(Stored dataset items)

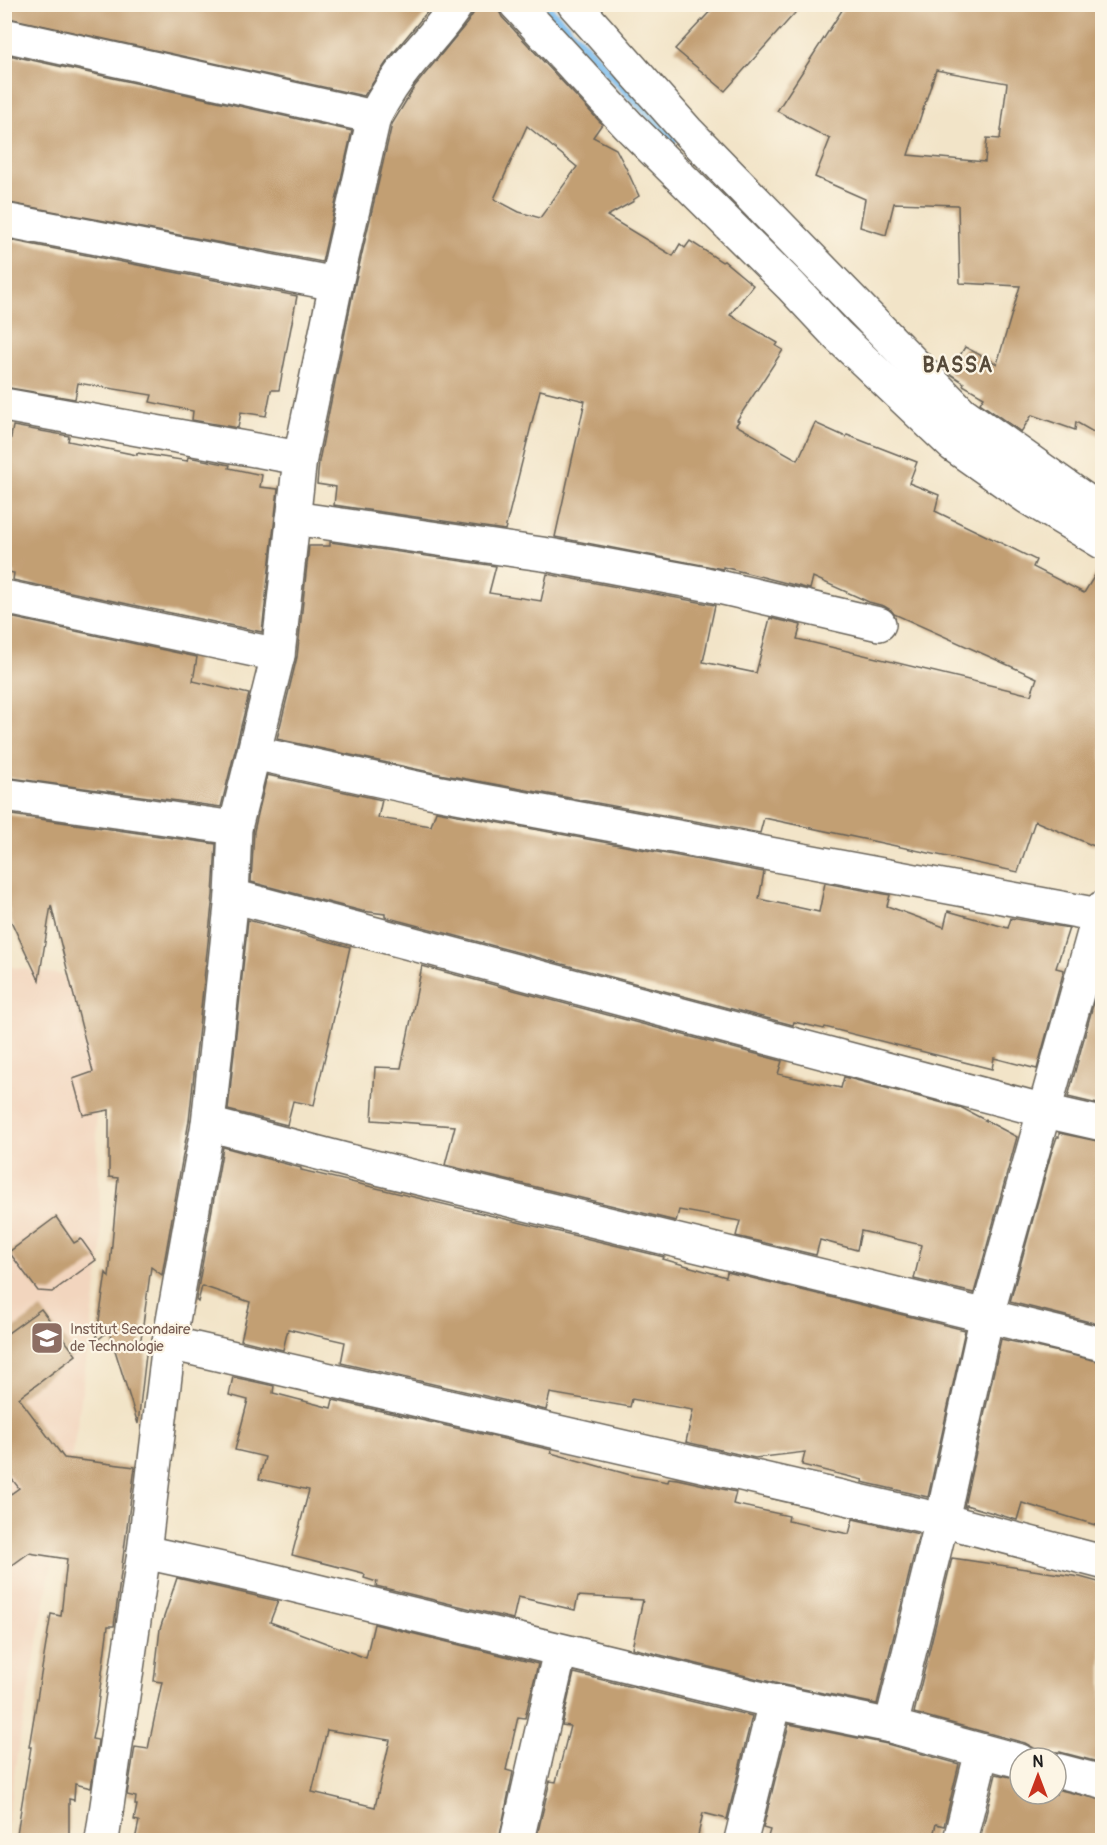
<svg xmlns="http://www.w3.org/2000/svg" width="1107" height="1845" font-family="Pangolin,sans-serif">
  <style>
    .built { fill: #f2d5be }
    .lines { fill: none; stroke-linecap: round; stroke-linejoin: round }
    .stream { stroke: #7abef1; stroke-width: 10 }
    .building { fill: #c29f73; fill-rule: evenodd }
    .minor-casing { stroke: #676258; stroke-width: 36 }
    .minor { stroke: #fff; stroke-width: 33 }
    .labels { text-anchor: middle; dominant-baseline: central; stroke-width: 4.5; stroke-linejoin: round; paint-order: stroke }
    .education-label { font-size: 15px; fill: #785e54; stroke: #fcf5e5; text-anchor: start }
    .district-label { font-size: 21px; font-weight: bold; letter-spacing: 1.5px; fill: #564a3a; stroke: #fcf5e5 }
  </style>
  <rect width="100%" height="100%" fill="#fcf5e5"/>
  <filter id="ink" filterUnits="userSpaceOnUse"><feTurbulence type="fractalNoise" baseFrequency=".0167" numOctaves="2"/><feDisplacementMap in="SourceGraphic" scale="12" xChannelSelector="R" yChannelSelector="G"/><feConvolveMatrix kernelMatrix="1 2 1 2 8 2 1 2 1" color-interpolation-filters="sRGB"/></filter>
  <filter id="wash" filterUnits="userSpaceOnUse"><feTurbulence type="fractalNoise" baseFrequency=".008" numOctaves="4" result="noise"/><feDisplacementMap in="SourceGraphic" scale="24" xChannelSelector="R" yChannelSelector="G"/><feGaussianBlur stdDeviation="1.35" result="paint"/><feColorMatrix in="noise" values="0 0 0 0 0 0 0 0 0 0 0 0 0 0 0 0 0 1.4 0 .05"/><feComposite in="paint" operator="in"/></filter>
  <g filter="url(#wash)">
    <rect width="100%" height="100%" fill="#f2e4c8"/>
    <polygon class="built" points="5,966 63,975 92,1029 102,1249 77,1427 14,1772 5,1840"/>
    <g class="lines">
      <g class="stream">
        <polyline points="543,4 673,139"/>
        <polyline points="736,204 877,351"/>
      </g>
    </g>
    <g id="blocks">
      <g class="building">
        <polygon points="4,4 432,4 433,5 390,57 364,96 4,17"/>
        <path d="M 476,4 L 498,4 L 498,9 L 502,17 L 602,124 L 593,137 L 616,149 L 626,168 L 639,196 L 633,200 L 634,201 L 607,216 L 673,256 L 680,244 L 685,248 L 690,241 L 722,262 L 724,261 L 753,285 L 730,315 L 778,343 L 776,346 L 783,350 L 737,420 L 739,421 L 736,425 L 798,460 L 815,423 L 846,437 L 847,435 L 917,462 L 909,483 L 939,495 L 935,511 L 1036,560 L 1033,567 L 1084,593 L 1102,564 L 1102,824 L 1094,846 L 1035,821 L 1018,872 L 764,818 L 760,833 L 434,773 L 277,739 L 297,657 L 309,546 L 330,546 L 330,542 L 496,566 L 489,593 L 541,601 L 547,574 L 715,605 L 703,662 L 756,673 L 770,618 L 801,625 L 797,639 L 1031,695 L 1037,678 L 894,614 L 891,610 L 884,606 L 869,602 L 813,577 L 810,589 L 723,567 L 723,569 L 555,537 L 585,401 L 540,390 L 505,530 L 334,505 L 336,487 L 317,484 L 319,461 L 354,288 L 392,124 L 415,86 L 467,23 L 473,14 ZM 527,126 L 577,167 L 540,218 L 519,212 L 494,199 Z"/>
        <polygon points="717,4 803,4 725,91 675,49"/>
        <path d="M 846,4 L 1102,4 L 1102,437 L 1076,422 L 1075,430 L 1032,415 L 1021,432 L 980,403 L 984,397 L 963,385 L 964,383 L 949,373 L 965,347 L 997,364 L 1020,286 L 960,283 L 958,205 L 894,203 L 886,235 L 860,227 L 865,199 L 815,177 L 830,139 L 777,111 ZM 936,70 L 1007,83 L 1000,139 L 987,138 L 985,162 L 908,155 Z"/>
        <polygon points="4,54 352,131 322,262 4,202"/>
        <polygon points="4,239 297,296 279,390 271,390 266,416 241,412 238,428 192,420 193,411 150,402 152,395 78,383 75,399 4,387"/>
        <polygon points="13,426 69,436 68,441 137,455 137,453 187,461 188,457 230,465 229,468 262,475 260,487 278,489 262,632 13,580 14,573 4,571 4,474"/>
        <polygon points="5,616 197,657 193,681 249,694 221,807 4,777"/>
        <polygon points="267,775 382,800 378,818 431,826 436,811 764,872 759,899 819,912 825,883 890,895 887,906 944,927 948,911 1008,928 1011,918 1069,928 1056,968 1064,970 1037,1069 994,1058 992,1069 825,1027 824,1029 794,1022 793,1025 385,917 385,914 362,911 251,882 254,831"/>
        <polygon points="4,814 216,844 213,895 189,1121 162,1275 151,1267 140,1346 147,1346 138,1424 109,1331 96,1341 106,1273 109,1277 118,1178 109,1177 109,1110 83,1115 73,1079 93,1072 51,905 39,980 10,919 9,908 4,910"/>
        <polygon points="248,920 350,947 314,1105 293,1101 287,1125 228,1110"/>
        <polygon points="422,966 782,1061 778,1074 841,1088 844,1077 962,1108 1017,1137 974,1293 914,1279 922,1245 861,1231 857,1250 820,1240 816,1255 736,1236 740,1221 679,1210 676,1221 445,1165 455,1126 372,1120 375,1067 401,1068"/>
        <polygon points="1101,976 1102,977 1102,1105 1068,1097"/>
        <polygon points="1059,1133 1102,1142 1102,1325 1010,1302 1051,1154 1057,1137 1059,1137"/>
        <polygon points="223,1147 301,1168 301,1170 664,1257 663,1259 726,1277 727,1272 965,1330 928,1497 862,1482 863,1480 802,1465 805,1452 755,1458 686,1442 693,1410 632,1399 630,1407 550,1393 546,1410 341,1363 345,1342 288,1329 283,1350 241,1340 250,1302 202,1286 198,1302 196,1300"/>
        <polygon points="56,1217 74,1243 81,1239 96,1260 52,1292 38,1291 9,1252"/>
        <polygon points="41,1309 76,1355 19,1398 64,1458 135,1467 114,1626 108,1626 96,1720 92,1739 98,1740 91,1788 75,1784 74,1800 69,1799 69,1840 16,1840 31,1747 29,1747 51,1614 61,1616 67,1559 29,1553 4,1571 4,1499 19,1488 4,1469 4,1336"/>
        <polygon points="1001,1339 1102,1362 1102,1527 1022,1503 1017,1520 966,1505 966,1507 964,1506"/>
        <polygon points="233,1377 274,1386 273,1393 331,1408 333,1400 552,1450 551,1453 634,1476 668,1482 669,1478 677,1479 736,1492 733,1504 789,1516 788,1521 849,1534 853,1519 919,1534 877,1704 779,1684 632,1648 643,1600 578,1596 575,1610 518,1597 513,1619 376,1586 377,1582 364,1578 365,1575 363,1573 292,1555 309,1490 259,1479 265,1457 235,1450 248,1400 229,1395"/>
        <polygon points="952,1558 1080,1577 1102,1583 1102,1763 1060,1752 1050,1752 1042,1758 1038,1758 1034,1748 1025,1743 914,1713"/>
        <path d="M 177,1578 L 278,1601 L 270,1622 L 366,1658 L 374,1624 L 538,1664 L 525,1718 L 518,1717 L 506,1770 L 513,1772 L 499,1840 L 135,1840 L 139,1821 L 134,1820 L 137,1805 L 135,1805 L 136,1797 L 127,1795 L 135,1747 L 148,1749 L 162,1682 L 154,1681 L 160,1629 ZM 327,1730 L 390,1740 L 375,1807 L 312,1792 Z"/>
        <polygon points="574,1673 752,1716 727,1819 703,1813 697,1840 536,1840 550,1781 556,1782 570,1726 562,1725"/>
        <polygon points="789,1724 887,1744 959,1764 944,1826 936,1824 932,1840 767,1840 770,1830 763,1828"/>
        <polygon points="996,1774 1020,1779 1020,1794 1056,1794 1056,1789 1102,1800 1102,1840 1004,1840 981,1835"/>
      </g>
    </g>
  </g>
  <g filter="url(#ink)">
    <use href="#blocks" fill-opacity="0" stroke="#676258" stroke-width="1.5"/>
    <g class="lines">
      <g class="minor-casing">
        <g id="minor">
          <polyline points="516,4 628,125 791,286 838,336 953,445 1027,497 1102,542"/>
          <polyline points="574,4 687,131 962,413 1102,512"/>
          <polyline points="4,35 374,117"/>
          <polyline points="4,220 336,284"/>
          <polyline points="4,405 300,458"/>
          <polyline points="293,518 549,555 706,584 879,624"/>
          <polyline points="4,597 278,655"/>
          <polyline points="254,753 430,791 1099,915"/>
          <polyline points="4,795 235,828"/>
          <polyline points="232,896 1045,1111 1102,1124"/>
          <polyline points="208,1124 349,1161 1102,1344"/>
          <polyline points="169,1343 942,1520 1102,1562"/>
          <polyline points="144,1552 263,1578 775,1702 891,1726 1020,1761"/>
          <polyline points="891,1726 942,1520 987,1315 1099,915 1102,908"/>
          <polyline points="1056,1770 1102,1782"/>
          <path d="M 102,1840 L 144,1552 L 169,1343 L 208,1124 L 232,896 L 235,828 L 278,655 L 300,458 L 336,284 L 374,117 C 384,98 396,79 410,62 C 426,43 443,26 457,4"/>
          <polyline points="517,1840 560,1651"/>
          <polyline points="741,1840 775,1702"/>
          <polyline points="960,1840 982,1751"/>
        </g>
      </g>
      <use href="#minor" class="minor"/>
    </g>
  </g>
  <defs>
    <g id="school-square" transform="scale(1.725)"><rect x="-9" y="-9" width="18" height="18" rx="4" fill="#8d6e63" stroke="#fcf5e5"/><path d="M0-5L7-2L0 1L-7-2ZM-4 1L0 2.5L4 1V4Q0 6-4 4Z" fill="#fff"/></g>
  </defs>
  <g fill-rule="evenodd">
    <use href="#school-square" x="47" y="1338"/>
  </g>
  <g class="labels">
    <g class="education-label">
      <text x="70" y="1329">Institut Secondaire<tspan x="70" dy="17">de Technologie</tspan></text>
    </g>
    <g class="district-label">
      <text x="958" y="365">BASSA</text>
    </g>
  </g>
  <rect width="1107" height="1845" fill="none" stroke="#fcf5e5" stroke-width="24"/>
  <g transform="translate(1038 1776)"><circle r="28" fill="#fcf5e5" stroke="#a29e95" stroke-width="1.5"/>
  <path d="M0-4.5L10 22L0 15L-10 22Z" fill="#c8321e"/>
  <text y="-9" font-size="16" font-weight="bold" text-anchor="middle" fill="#1c1c1c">N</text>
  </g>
</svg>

◆ What needs to be done ◆
Copy out every line above where "xChannelSelector" is present.

◆ Answer for this exercise ◆
  <filter id="ink" filterUnits="userSpaceOnUse"><feTurbulence type="fractalNoise" baseFrequency=".0167" numOctaves="2"/><feDisplacementMap in="SourceGraphic" scale="12" xChannelSelector="R" yChannelSelector="G"/><feConvolveMatrix kernelMatrix="1 2 1 2 8 2 1 2 1" color-interpolation-filters="sRGB"/></filter>
  <filter id="wash" filterUnits="userSpaceOnUse"><feTurbulence type="fractalNoise" baseFrequency=".008" numOctaves="4" result="noise"/><feDisplacementMap in="SourceGraphic" scale="24" xChannelSelector="R" yChannelSelector="G"/><feGaussianBlur stdDeviation="1.35" result="paint"/><feColorMatrix in="noise" values="0 0 0 0 0 0 0 0 0 0 0 0 0 0 0 0 0 1.4 0 .05"/><feComposite in="paint" operator="in"/></filter>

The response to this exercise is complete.